By Lynn Watkins Council School Manhattan (Jackson, Mississippi), Class of 1973
In order to remember, it was necessary to return. The high school annuals are in a bookcase behind a chair and I pulled out the one for my senior year, 1972-1973. And the flyleaf was an American flag crossed with the Bonnie Blue flag of the Confederacy; more than forty years later, Mississippi alone of the Deep South states still embraces the Confederate battle flag in its state pennant.
From the tenth grade forward, I attended and ultimately graduated from a white Citizens’ Council School; at one time, it was reportedly the largest private school system in the country. Later, as a journalist and later still as a lawyer, I learned the real lessons of history. That the Citizens’ Council – which turned every burger and hot dog joint in rural white Mississippi into a ‘private club’ requiring a membership card to enter – was also integral in operation of the state Sovereignty Commission, which collected information on those ‘subversives’ in Mississippi who supported integration of the races.

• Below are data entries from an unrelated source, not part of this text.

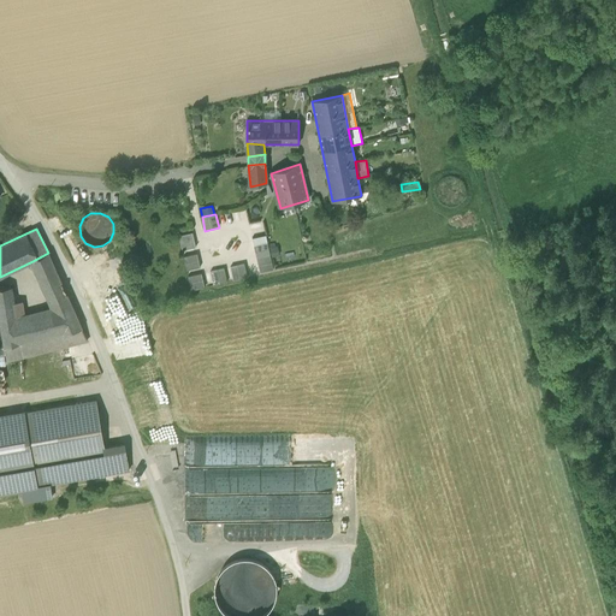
[(179,236),(182,250),(196,248),(193,232),(179,236)]
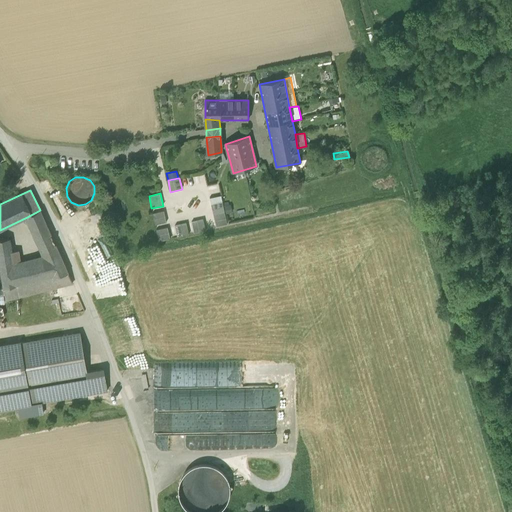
[(209,198),(212,210),(223,207),(221,196),(209,198)]
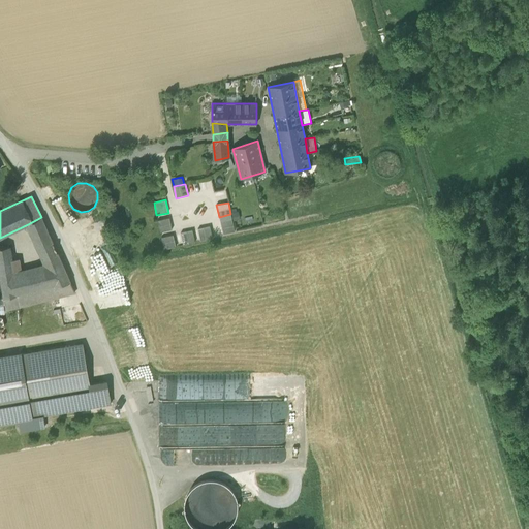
[(240,219),(238,211),(231,213),(234,221),(240,219)]
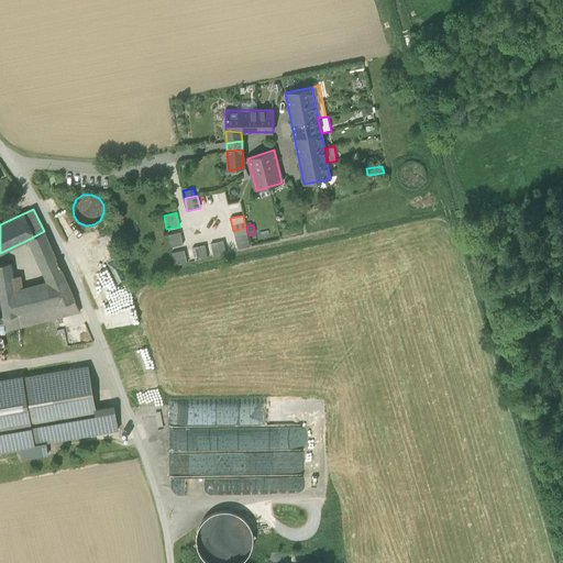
[(32,244),(42,267),(57,260),(56,258),(44,231),(30,239),(32,244)]
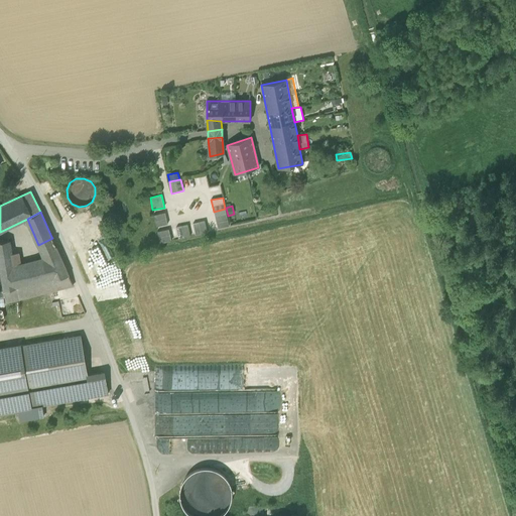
[(153,215),(156,227),(167,224),(165,213),(153,215)]
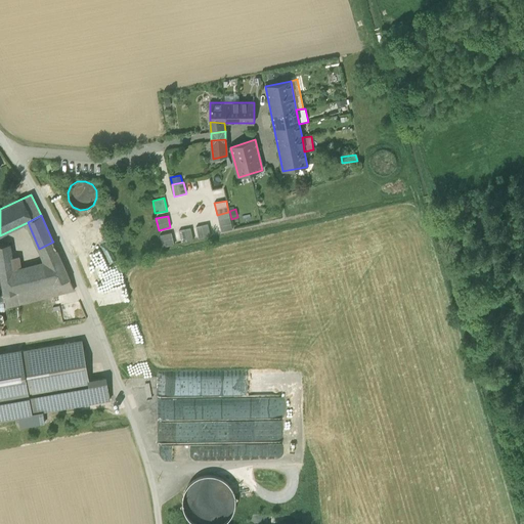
[(218,220),(221,232),(232,229),(229,217),(218,220)]
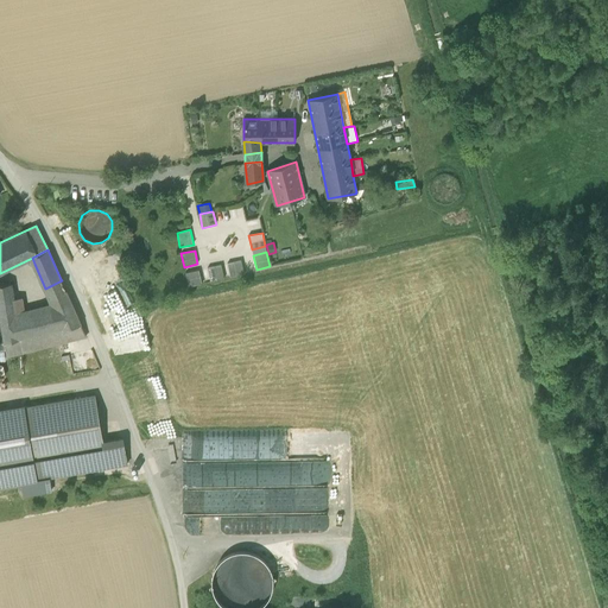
[(227,264),(230,277),(245,273),(241,260),(227,264)]
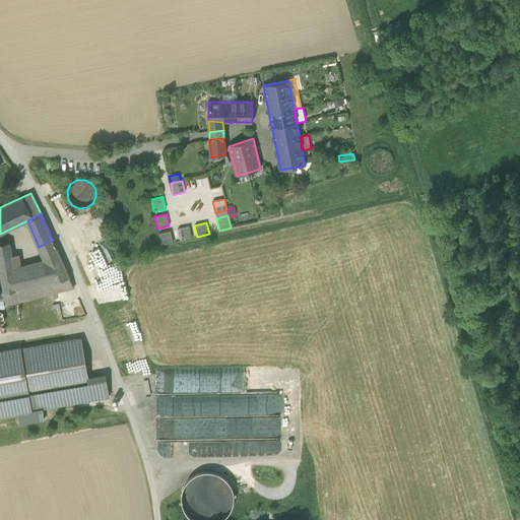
[(178,230),(180,241),(192,238),(189,226),(178,230)]
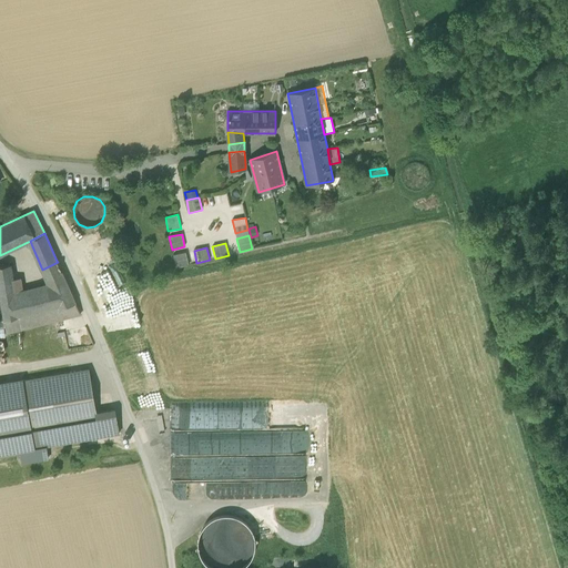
[(173,255),(176,267),(189,265),(185,252),(173,255)]
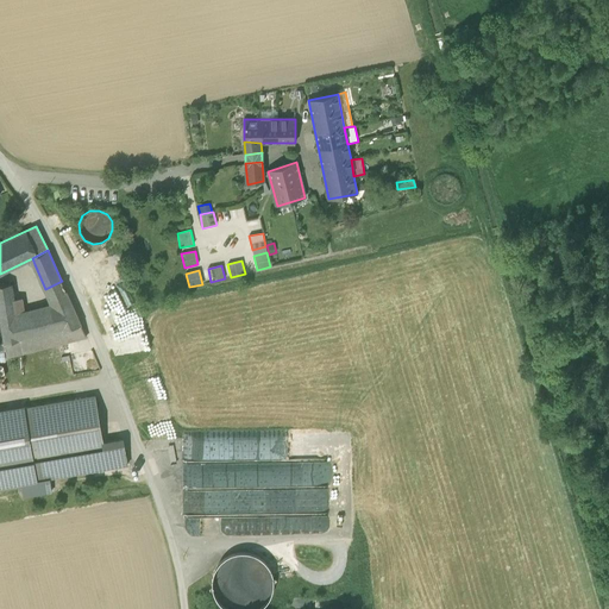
[(127,331),(110,271),(96,276),(99,282),(98,283),(113,336),(127,331)]
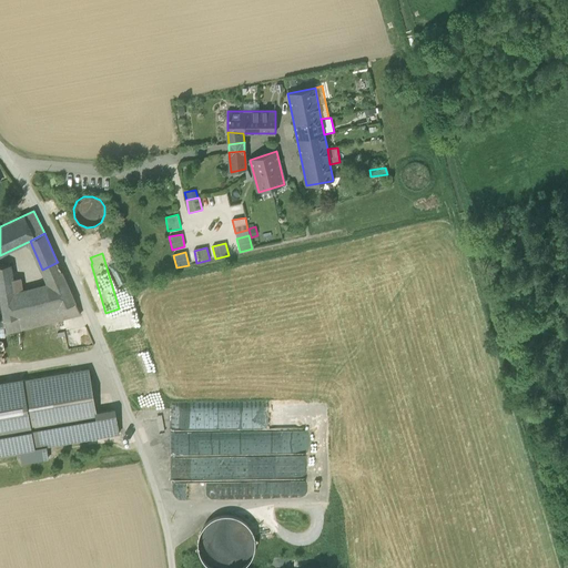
[(42,270),(46,277),(61,270),(58,262),(42,270)]
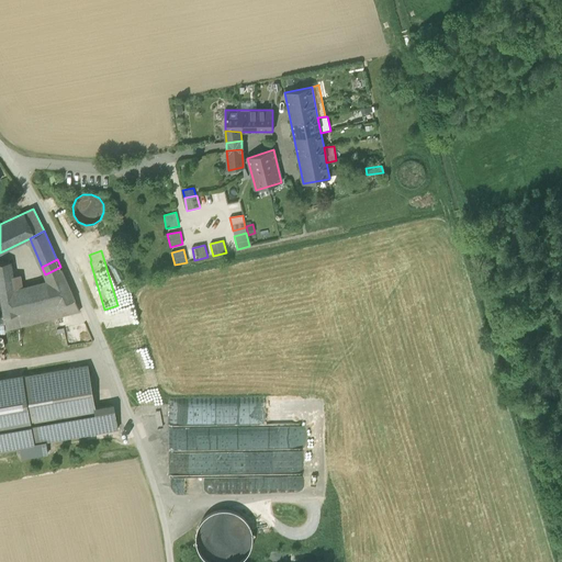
[(12,277),(12,276),(0,277),(0,324),(6,324),(7,330),(47,319),(79,312),(80,312),(60,269),(60,268),(60,267),(45,274),(48,282),(22,289),(21,274),(12,277)]
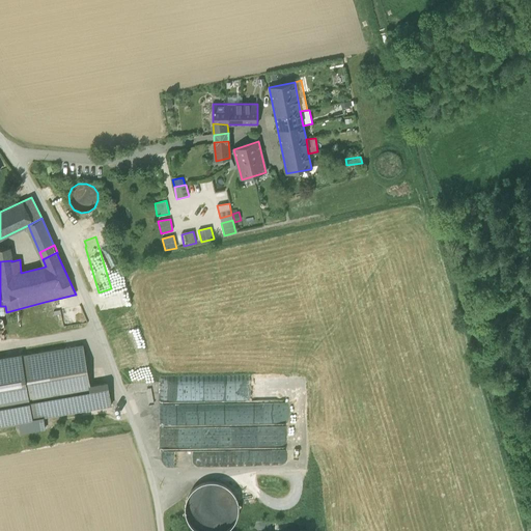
[(104,296),(108,308),(117,305),(112,291),(104,296)]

My task here, however, is to remember what it was like to attend a segregation academy, one of the legion of private schools that sprang up seemingly overnight throughout the 1960s and 1970s to avoid having white children attend school with black children. So my school, with Superintendent O.B. Pendergast, preached the system’s mission – preserve racial integrity and state’s rights. To my teenage ears, it was background noise, virtually meaningless.
So what do I remember the most?
My best friend. Music. Rod Stewart and Crosby, Stills, & Nash. Janice Joplin died when I was 15, and it was incomprehensible. Sleepovers and endless teenage telephone conversations each night. My gifted English teacher who sought to teach tolerance and understanding through literature. At 15, at 18, flags meant little to me. Racial integrity just meant you don’t go to school with nigras. It was a place to go to school in the chaos after Brown v. Board of Education, against which the state of Mississippi fought with every fiber of its being for decades. I remember my mother, angry at yet another edition of The Citizen in her mailbox, throwing into the garbage the monthly Citizens’ Council newsletter which regularly declared that Martin Luther King [dead some years past] was a sinister agent of the Communist party. I remember my mother wanting to flee Mississippi, to take us home to Tennessee and my father pleading to wait, to endure, to get through it, that it was just white trash talk.
One memory stands out in absolute clarity. My senior year and a classmate in Speech class did a parody of an elderly Citizen’s Council board member who acted occasionally as a substitute history teacher. In that moment came the realization with great horror that what these people – these people fueled by incredible hate– sought to do. While they cloaked themselves in the American flag, the Bible and fervent, evangelical patriotism, their mission was no less heinous than that of Hitler in destruction of Jews, Gypsies and anyone else who did not fit the white Aryan idea of human.
That realization likely defines the rest of my life.
My career choices of journalism and later, law, all came about as an evolving reaction to the white Citizens’ Council world which was and is morally wrong by any ethical code. The Citizens’ Council is now defunct; burger joints serve everyone (only with a shirt and shoes according to some) but public schools in many areas of Mississippi remain as segregated as in the 1960’s. As a lawyer, the poverty among the people of color I see on a daily basis is sometimes so overwhelming that I choke, as it is the poor I am graced to serve.
Lynn Watkins is a Hinds County Public Defender who graduated from Council Manhattan (Citizens Council School Number 7). She’s a Jackson, Mississippi native. She worked as a newspaper reporter for over a decade for the Clarion Ledger in Jackson and in Washington before becoming an attorney.